Evliyanın büyüklerinden Ebu Ali Cürcani hazretleri "rahmetullahi aleyh", “Zengin” olmasıyla meşhurdu o yörede.
Bir gün, iki kişi oturmuş Onu konuşuyorlardı.
Biri söze başlayıp;
- Bu zat çok zengindir, dedi.
Öbürü tasdik etti onu:
- Evet, biliyorum.
- Nasıl bu kadar zengin olmuş acaba?
- Bilmem.
Onlar böyle konuşurken oraya geldi mübarek zat.
O gelince sustular tabii.
Onlara bakıp;
- Evet, dünyalığımız çoktur. Ama dünya, kalbimizde değil, cebimizdedir, buyurdu. Paranın yeri ceptir, cüzdandır. Ama kalb değildir. Kalbe para sevgisi girdi mi, o kalbden hayır gelmez.
Ve ekledi:
- Kalb, “Allah sevgisi”nin yeridir, “Para”nın değil.

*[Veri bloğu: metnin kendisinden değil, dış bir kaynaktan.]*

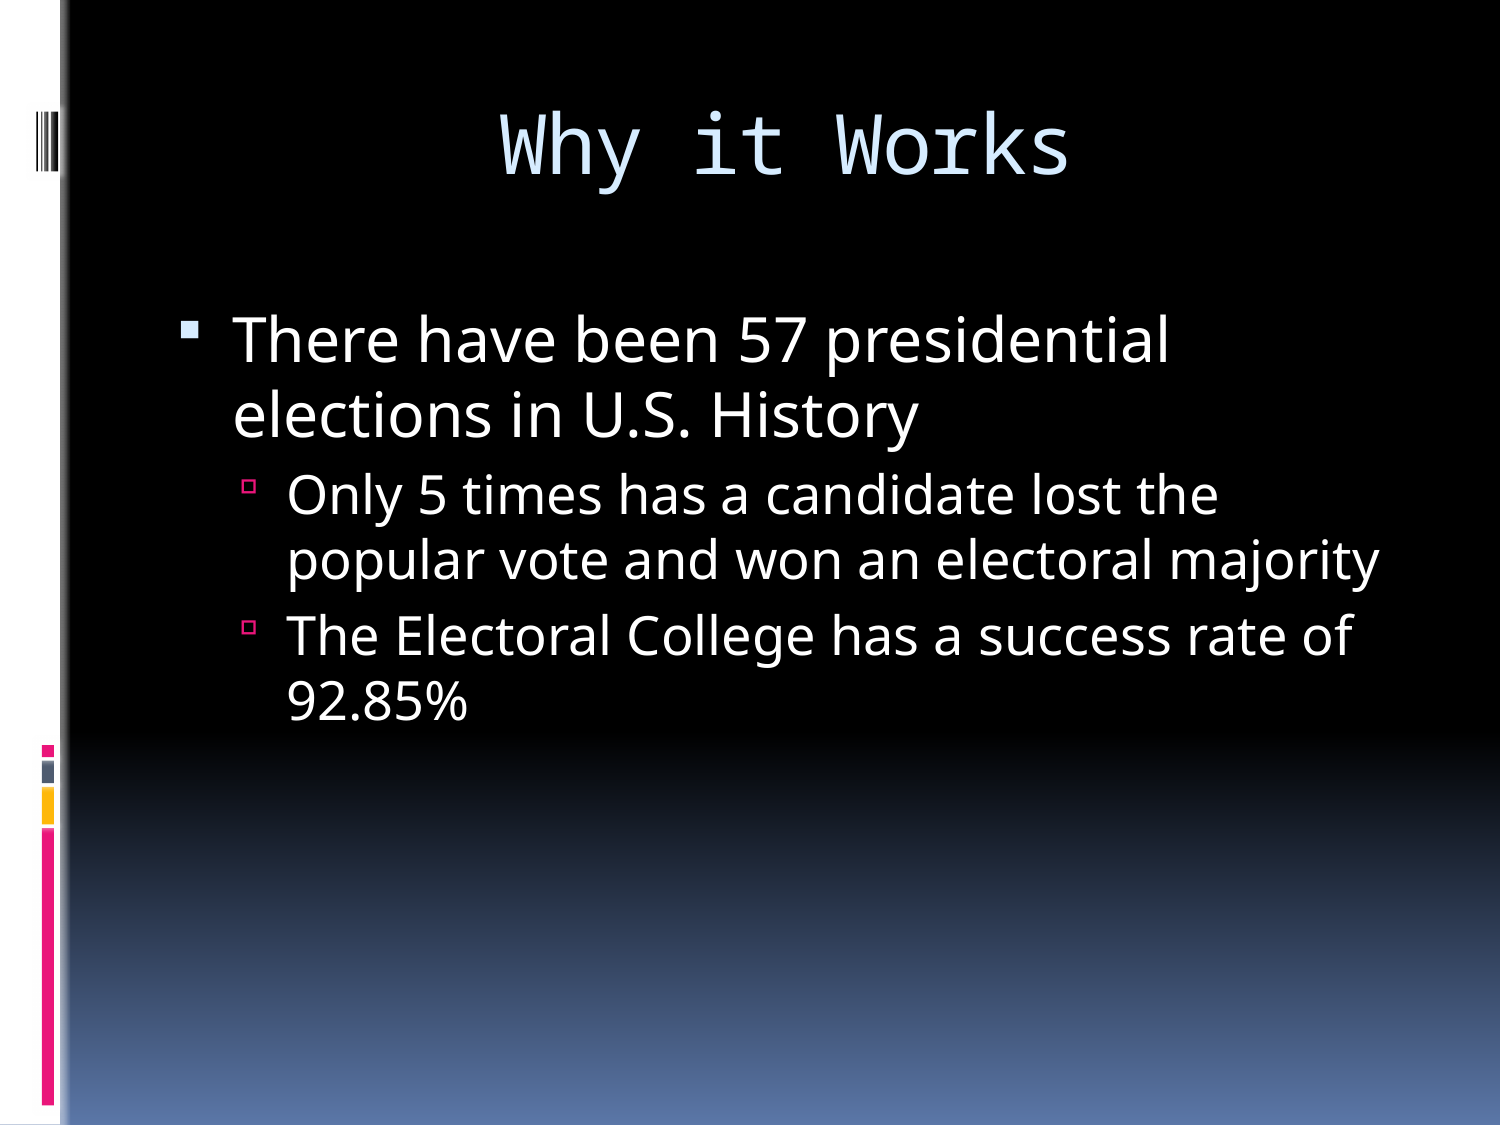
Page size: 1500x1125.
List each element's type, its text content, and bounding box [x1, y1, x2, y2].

list There have been 57 presidential elections in U.S. History Only 5 times has a candidate lost the popular vote and won an electoral majority The Electoral College has a success rate of 92.85% [150, 292, 1425, 1043]
title Why it Works [150, 83, 1425, 234]
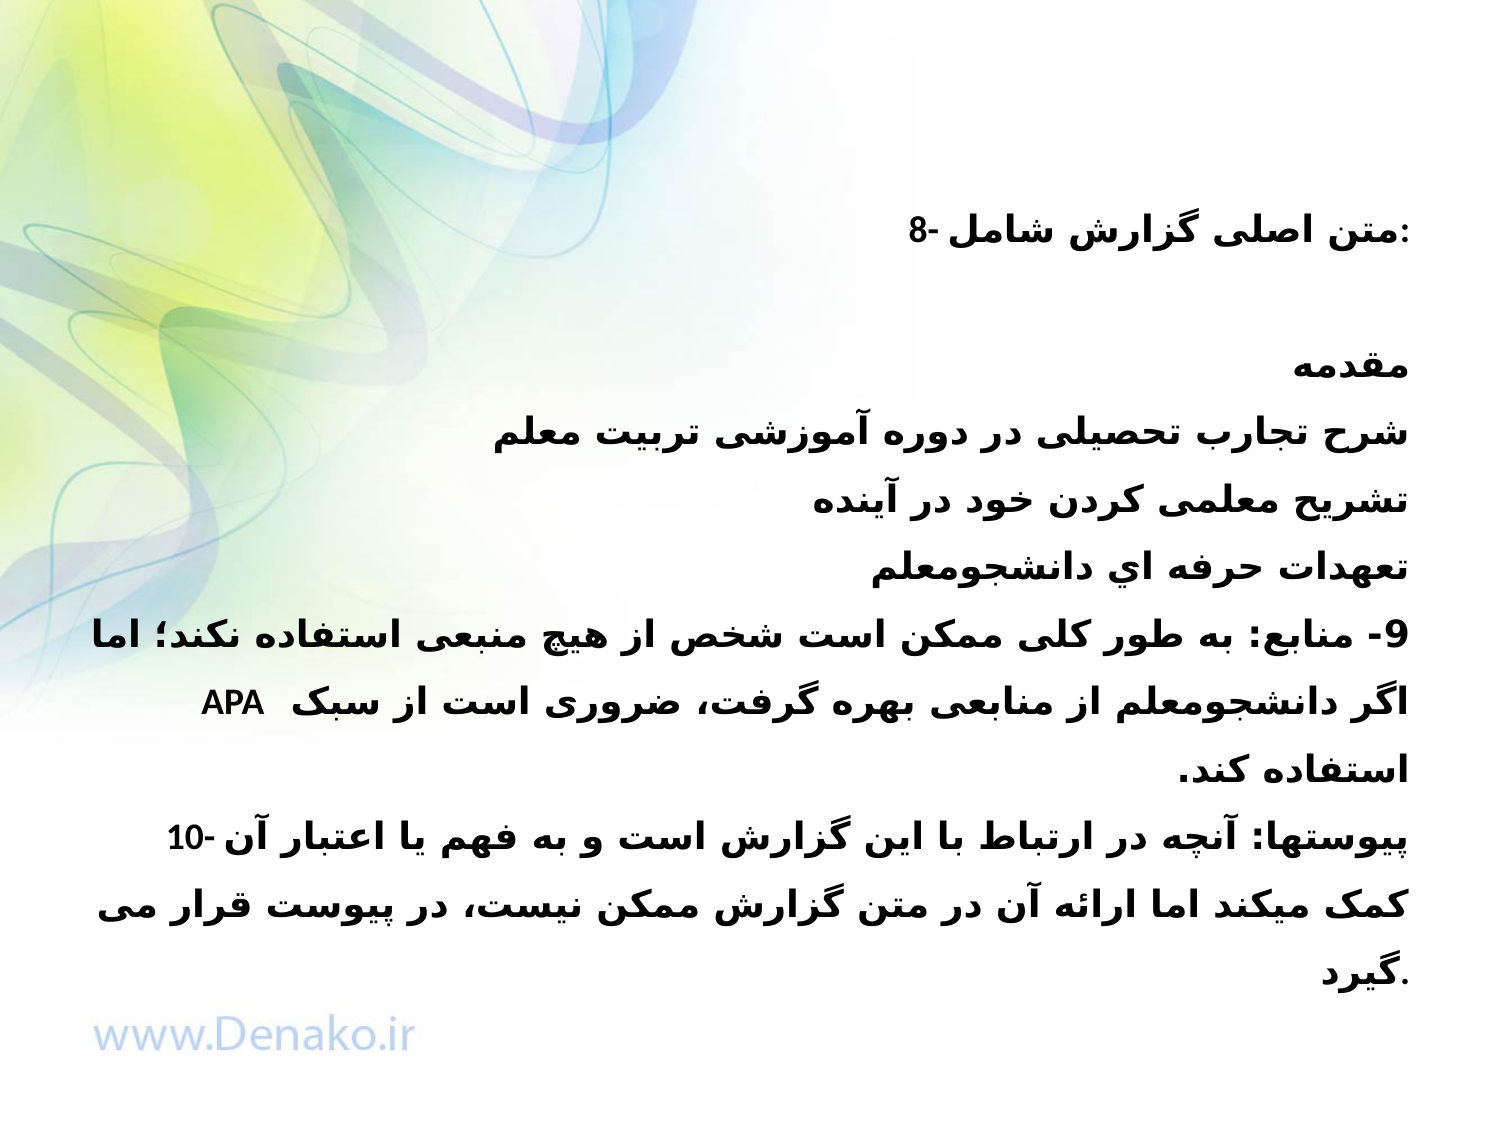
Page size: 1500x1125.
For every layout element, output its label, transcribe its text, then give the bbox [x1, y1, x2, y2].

list 8- متن اصلی گزارش شامل: مقدمه شرح تجارب تحصیلی در دوره آموزشی تربیت معلم تشریح معلمی کردن خود در آینده تعهدات حرفه اي دانشجومعلم 9- منابع: به طور کلی ممکن است شخص از هیچ منبعی استفاده نکند؛ اما اگر دانشجومعلم از منابعی بهره گرفت، ضروری است از سبک APA استفاده کند. 10- پیوستها: آنچه در ارتباط با این گزارش است و به فهم یا اعتبار آن کمک میکند اما ارائه آن در متن گزارش ممکن نیست، در پیوست قرار می گیرد. [75, 174, 1425, 1000]
picture [0, 0, 1500, 1125]
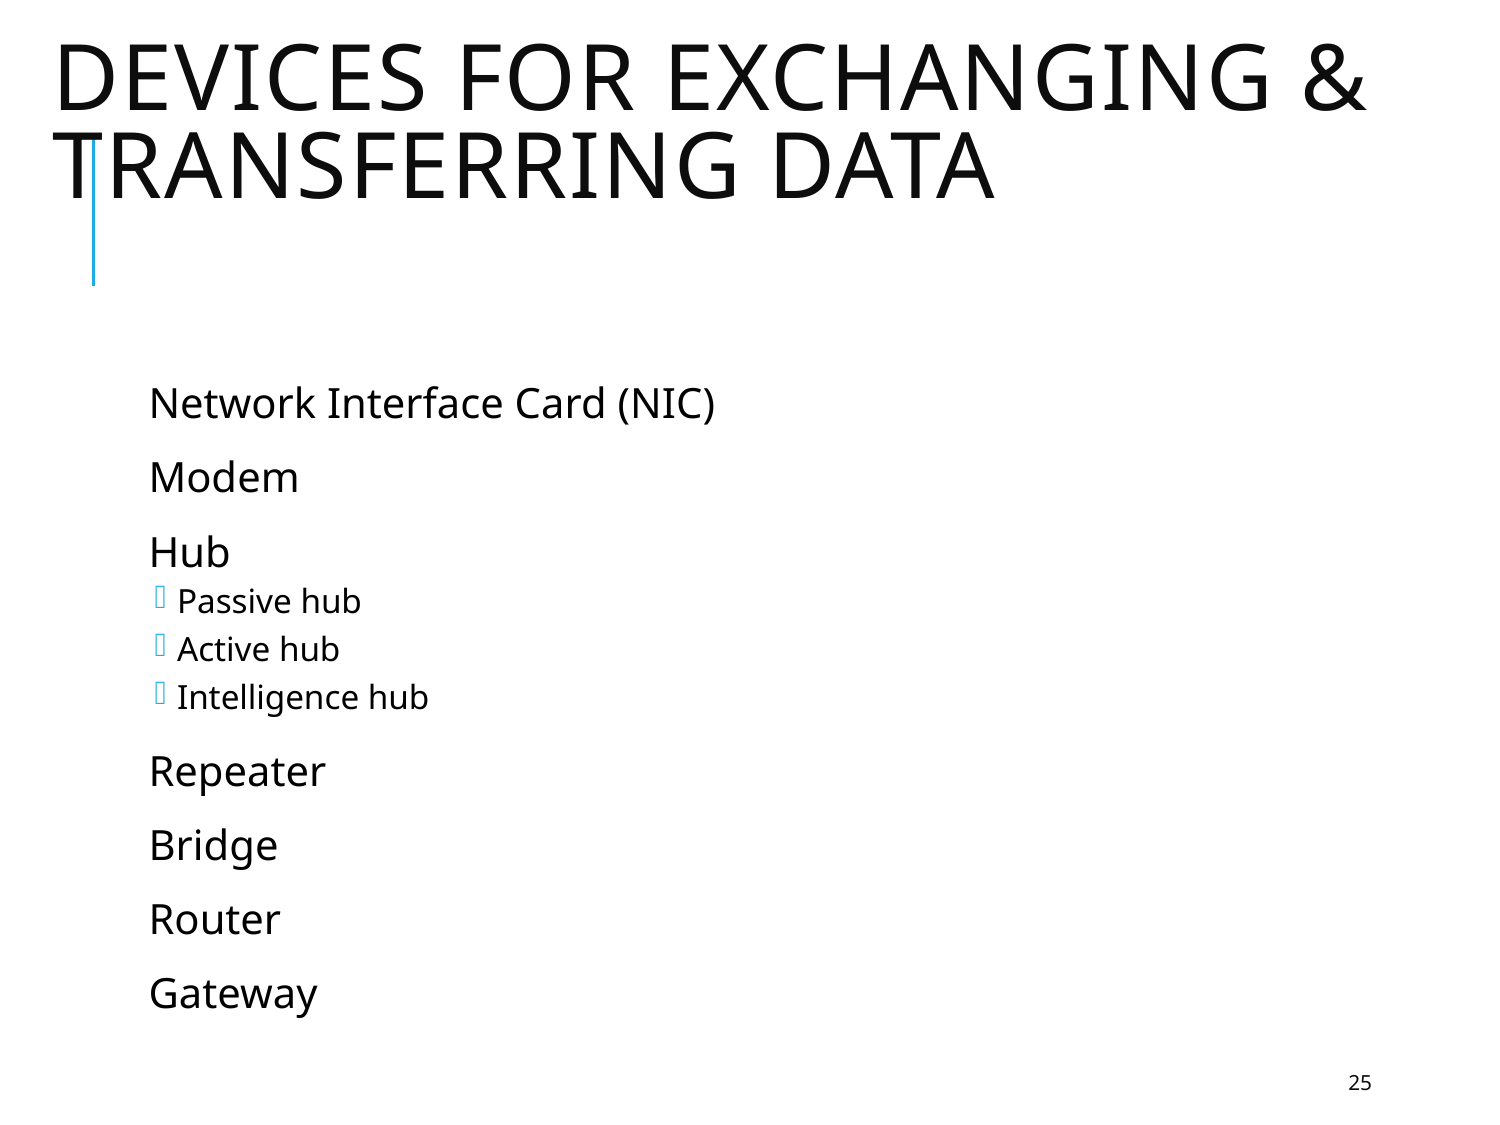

O anda kalblerinden “Dünya sevgisi”nin çıktığını, yerine “Allah sevgisi”nin girdiğini hissettiler.
Artık talebesi olmuşlardı bu büyük Velinin.
Evliyanın özellikleri
Bir gün de;
- Evliya zatların ne gibi hususiyetleri vardır? diye sordular bu zata.
Cevaben;
- Onlar öyle kullardır ki, onlar görülünce “Allah” hatırlanır, buyurdu.
Ve ekledi:
- Bazı semavi kitaplarda; “Benim Veli kullarımdan birine eziyet eden, bana harp ilan etmiş olur” buyurulmuştur.
Sordular:
- Yani onları üzen iflah olmaz mı efendim?
- Aynen öyle.
- Ya onları sevip sevindirenler hocam?
- Onlara müjdeler olsun, buyurdu. Mutlaka mükafatını görürler bir gün.
Kendi hatanızı görün
Bir gün de;
- Başkalarının hata ve kusurlarını araştırmayalım. Kendi kusurlarımıza bakalım, buyurdu.
Sonra cemaate dönüp;
- Niçin? diye sorun bakalım, buyurdu.
Bunun üzerine sordular:
- Niçin efendim?
Buyurdu ki:
- Başkasının günahından biz mesul değiliz. Bize, bizim günahlarımız sorulacak ahirette.